■ What is expected ■
When a line of the entries below contains "unter", it counts once; state how many such lines there are and nothing else.

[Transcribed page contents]

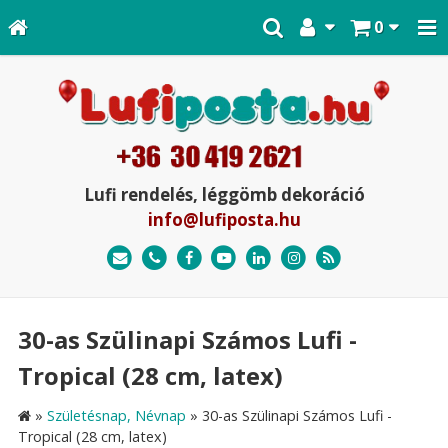
0
Lufi rendelés, léggömb dekoráció
info@lufiposta.hu
30-as Szülinapi Számos Lufi -
Tropical (28 cm, latex)
»
Születésnap, Névnap
»
30-as Szülinapi Számos Lufi -
Tropical (28 cm, latex)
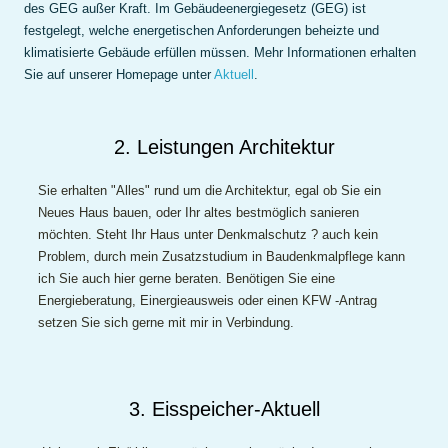
des GEG außer Kraft. Im Gebäudeenergiegesetz (GEG) ist
festgelegt, welche energetischen Anforderungen beheizte und
klimatisierte Gebäude erfüllen müssen. Mehr Informationen erhalten
Sie auf unserer Homepage unter
Aktuell
.
2. Leistungen Architektur
Sie erhalten "Alles" rund um die Architektur, egal ob Sie ein
Neues Haus bauen, oder Ihr altes bestmöglich sanieren
möchten. Steht Ihr Haus unter Denkmalschutz ? auch kein
Problem, durch mein Zusatzstudium in Baudenkmalpflege kann
ich Sie auch hier gerne beraten. Benötigen Sie eine
Energieberatung, Einergieausweis oder einen KFW -Antrag
setzen Sie sich gerne mit mir in Verbindung.
3. Eisspeicher-Aktuell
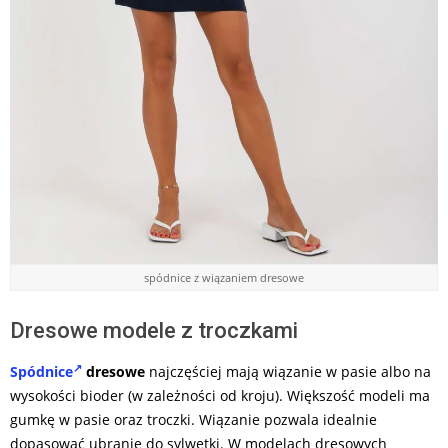
spódnice z wiązaniem dresowe
Dresowe modele z troczkami
Spódnice
dresowe
najczęściej mają wiązanie w pasie albo na
wysokości bioder (w zależności od kroju). Większość modeli ma
gumkę w pasie oraz troczki. Wiązanie pozwala idealnie
dopasować ubranie do sylwetki. W modelach dresowych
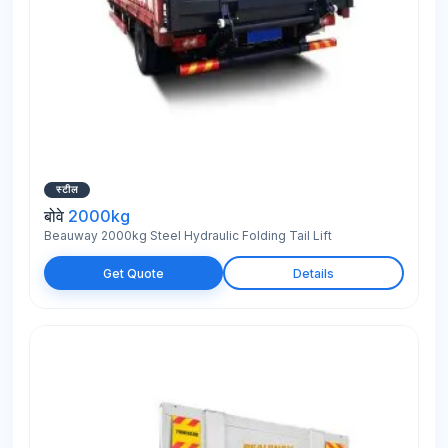
स्टील
बोवे
2000kg
Beauway 2000kg Steel Hydraulic Folding Tail Lift
Get Quote
Details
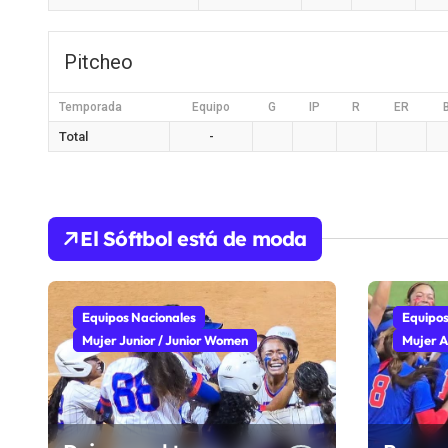
Pitcheo
Temporada
Equipo
G
IP
R
ER
Total
-
El Sóftbol está de moda
Equipos Nacionales
Equipos
Mujer Junior / Junior Women
Mujer A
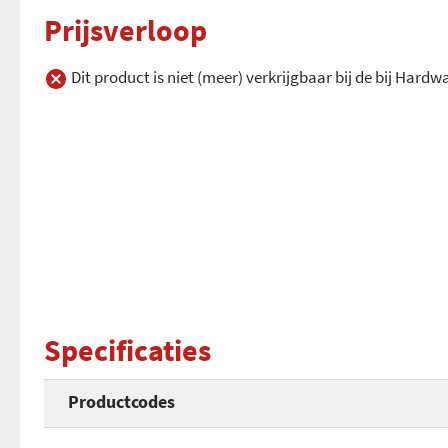
Prijsverloop
Dit product is niet (meer) verkrijgbaar bij de bij Hard
Specificaties
Productcodes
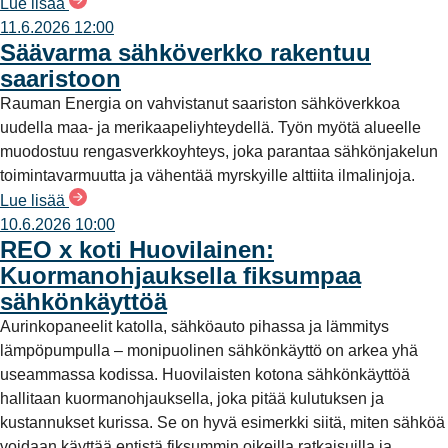
Lue lisää
11.6.2026 12:00
Säävarma sähköverkko rakentuu
saaristoon
Rauman Energia on vahvistanut saariston sähköverkkoa
uudella maa- ja merikaapeliyhteydellä. Työn myötä alueelle
muodostuu rengasverkkoyhteys, joka parantaa sähkönjakelun
toimintavarmuutta ja vähentää myrskyille alttiita ilmalinjoja.
Lue lisää
10.6.2026 10:00
REO x koti Huovilainen:
Kuormanohjauksella fiksumpaa
sähkönkäyttöä
Aurinkopaneelit katolla, sähköauto pihassa ja lämmitys
lämpöpumpulla – monipuolinen sähkönkäyttö on arkea yhä
useammassa kodissa. Huovilaisten kotona sähkönkäyttöä
hallitaan kuormanohjauksella, joka pitää kulutuksen ja
kustannukset kurissa. Se on hyvä esimerkki siitä, miten sähköä
voidaan käyttää entistä fiksummin oikeilla ratkaisuilla ja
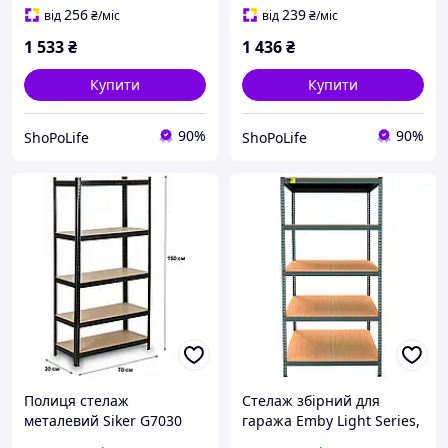
збірної для гаража
гаража і комори
256
239
від
₴
/міс
від
₴
/міс
чорний (bo-40810119)
1 533
₴
1 436
₴
Купити
Купити
90%
90%
ShoPoLife
ShoPoLife
Полиця стелаж
Стелаж збірний для
металевий Siker G7030
гаража Emby Light Series,
150х70х30 см
5 полиць ДСП, витримує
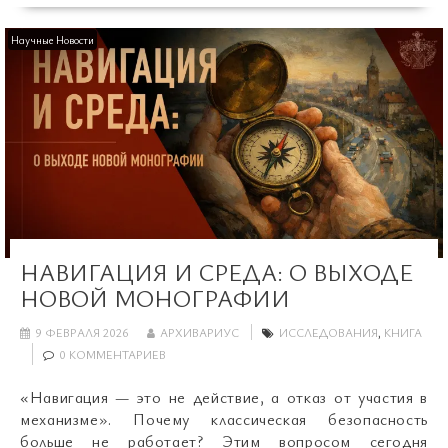
Научные Новости
НАВИГАЦИЯ И СРЕДА: О ВЫХОДЕ
НОВОЙ МОНОГРАФИИ
9 ФЕВРАЛЯ 2026
АРХИВАРИУС
ИССЛЕДОВАНИЯ
,
КНИГА
0 КОММЕНТАРИЕВ
«Навигация — это не действие, а отказ от участия в
механизме». Почему классическая безопасность
больше не работает? Этим вопросом сегодня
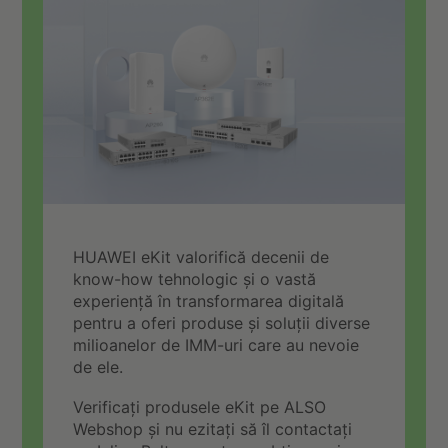
HUAWEI eKit valorifică decenii de
know-how tehnologic și o vastă
experiență în transformarea digitală
pentru a oferi produse și soluții diverse
milioanelor de IMM-uri care au nevoie
de ele.
Verificați produsele eKit pe ALSO
Webshop și nu ezitați să îl contactați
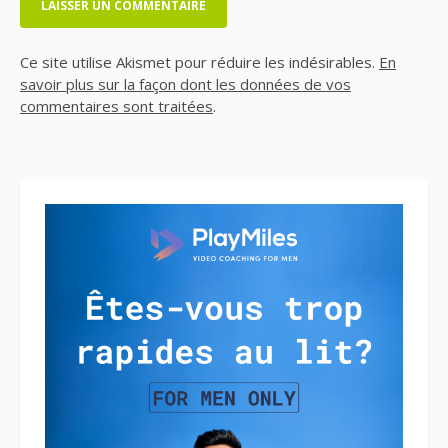
Ce site utilise Akismet pour réduire les indésirables.
En
savoir plus sur la façon dont les données de vos
commentaires sont traitées
.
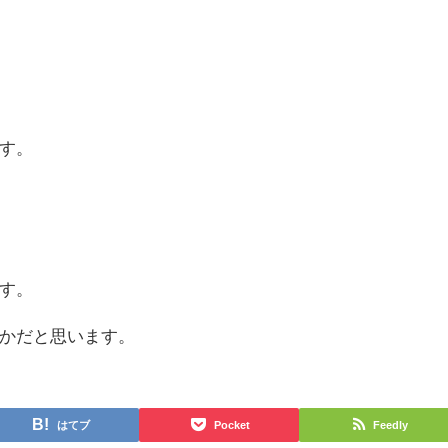
す。
す。
かだと思います。
はてブ
Pocket
Feedly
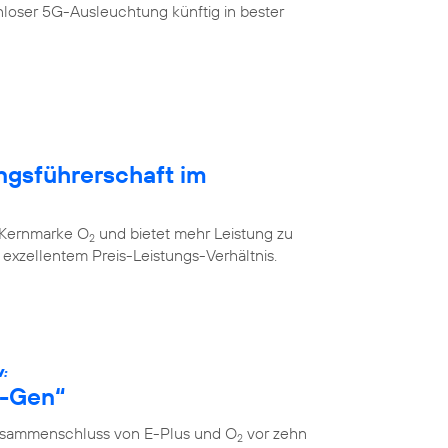
loser 5G-Ausleuchtung künftig in bester
ngsführerschaft im
r Kernmarke O
und bietet mehr Leistung zu
2
xzellentem Preis-Leistungs-Verhältnis.
W:
s-Gen“
Zusammenschluss von E-Plus und O
vor zehn
2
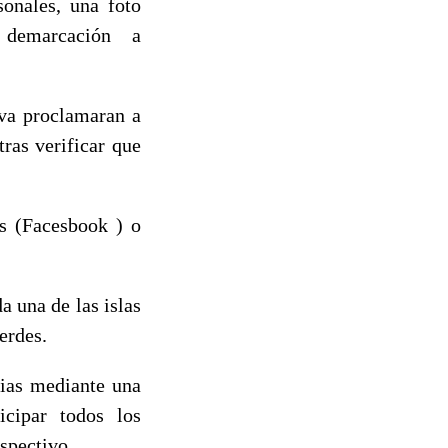
sonales, una foto
su demarcación a
iva proclamaran a
ras verificar que
es (Facesbook ) o
a una de las islas
erdes.
rias mediante una
icipar todos los
espectivo.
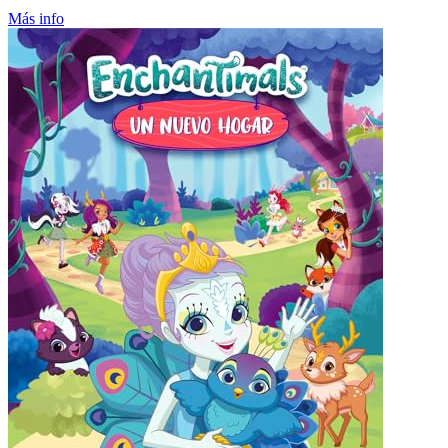
Más info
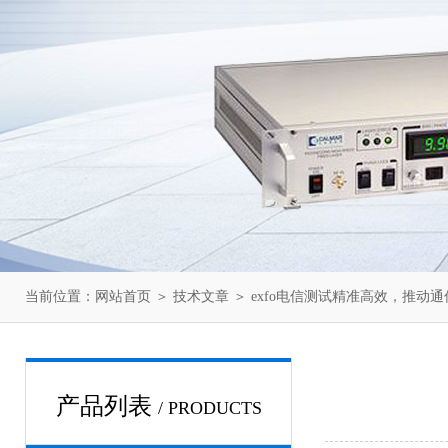
当前位置：
网站首页
＞
技术文章
＞ exfo电信测试精准高效，推动
产品列表
/ PRODUCTS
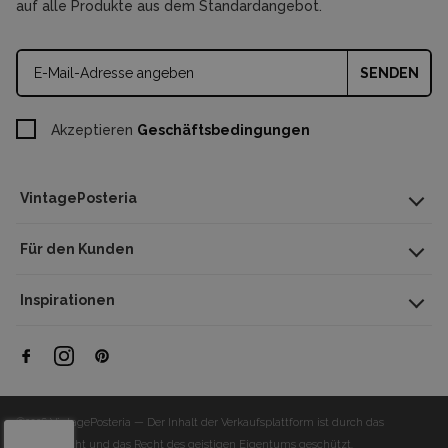
auf alle Produkte aus dem Standardangebot.
SENDEN
Akzeptieren
Geschäftsbedingungen
VintagePosteria
Für den Kunden
Inspirationen
©2026 VintagePosteria — Der Inhalt der Verkaufsplattform ist durch das
Urheberrecht und das Recht des geistigen Eigentums geschützt.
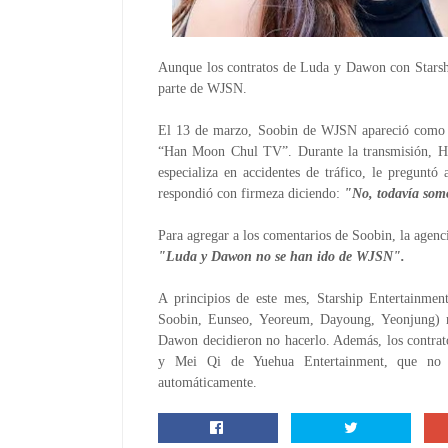
Aunque los contratos de Luda y Dawon con Starshi
parte de WJSN.
El 13 de marzo, Soobin de WJSN apareció como i
“Han Moon Chul TV”. Durante la transmisión, H
especializa en accidentes de tráfico, le pregun
respondió con firmeza diciendo:
"No, todavía som
Para agregar a los comentarios de Soobin, la age
"Luda y Dawon no se han ido de WJSN".
A principios de este mes, Starship Entertainme
Soobin, Eunseo, Yeoreum, Dayoung, Yeonjung) r
Dawon decidieron no hacerlo. Además, los contra
y Mei Qi de Yuehua Entertainment, que no 
automáticamente.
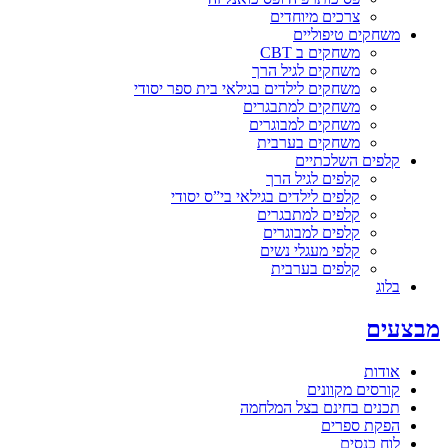
צרכים מיוחדים
משחקים טיפוליים
משחקים ב CBT
משחקים לגיל הרך
משחקים לילדים בגילאי בית ספר יסודי
משחקים למתבגרים
משחקים למבוגרים
משחקים בערבית
קלפים השלכתיים
קלפים לגיל הרך
קלפים לילדים בגילאי בי”ס יסודי
קלפים למתבגרים
קלפים למבוגרים
קלפי מעגלי נשים
קלפים בערבית
בלוג
מבצעים
אודות
קורסים מקוונים
תכנים בחינם בצל המלחמה
הפקת ספרים
לוח כנסים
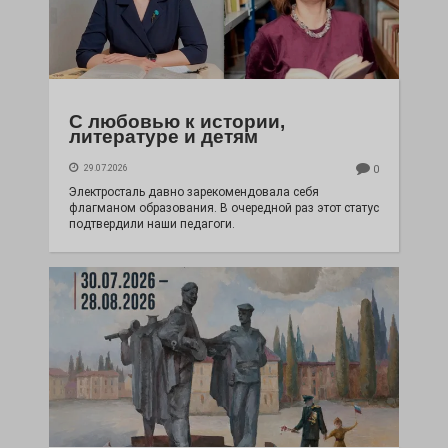
С любовью к истории,
литературе и детям
29.07.2026
0
Электросталь давно зарекомендовала себя
флагманом образования. В очередной раз этот статус
подтвердили наши педагоги.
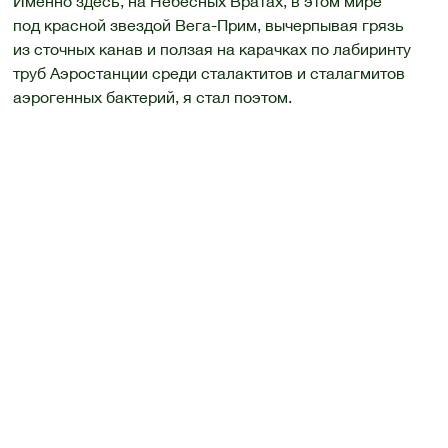
Именно здесь, на Небесных Вратах, в этом мире
под красной звездой Вега-Прим, вычерпывая грязь
из сточных канав и ползая на карачках по лабиринту
труб Аэростанции среди сталактитов и сталагмитов
аэрогенных бактерий, я стал поэтом.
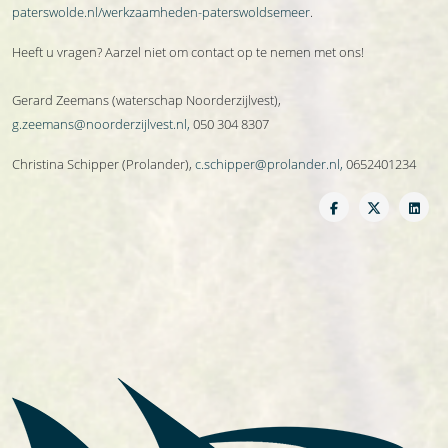
paterswolde.nl/werkzaamheden-paterswoldsemeer
.
Heeft u vragen? Aarzel niet om contact op te nemen met ons!
Gerard Zeemans (waterschap Noorderzijlvest),
g.zeemans@noorderzijlvest.nl
,
050 304 8307
Christina Schipper (Prolander),
c.schipper@prolander.nl
,
0652401234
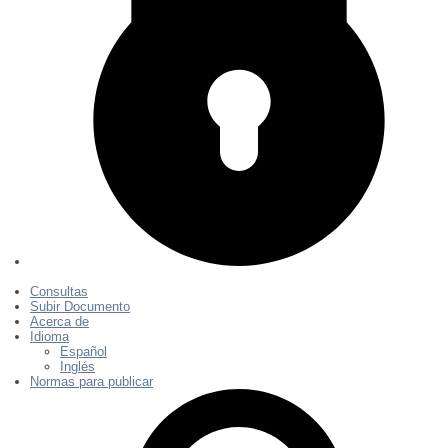
Consultas
Subir Documento
Acerca de
Idioma
Español
Inglés
Normas para publicar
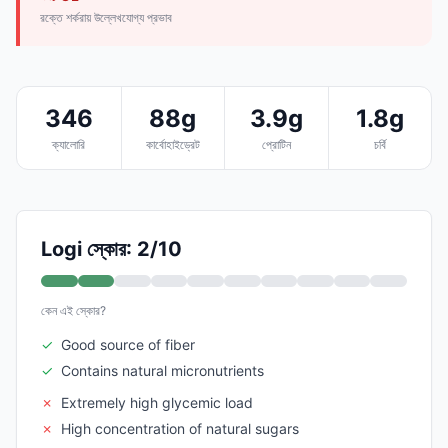
রক্তে শর্করায় উল্লেখযোগ্য প্রভাব
346
88g
3.9g
1.8g
ক্যালোরি
কার্বোহাইড্রেট
প্রোটিন
চর্বি
Logi স্কোর: 2/10
কেন এই স্কোর?
✓
Good source of fiber
✓
Contains natural micronutrients
✗
Extremely high glycemic load
✗
High concentration of natural sugars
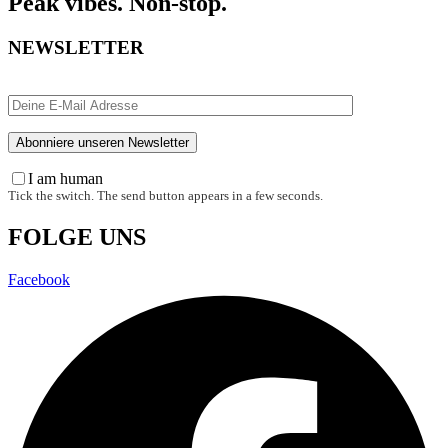
Peak vibes. Non-stop.
NEWSLETTER
I am human
Tick the switch. The send button appears in a few seconds.
FOLGE UNS
Facebook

■ Answer area ■
2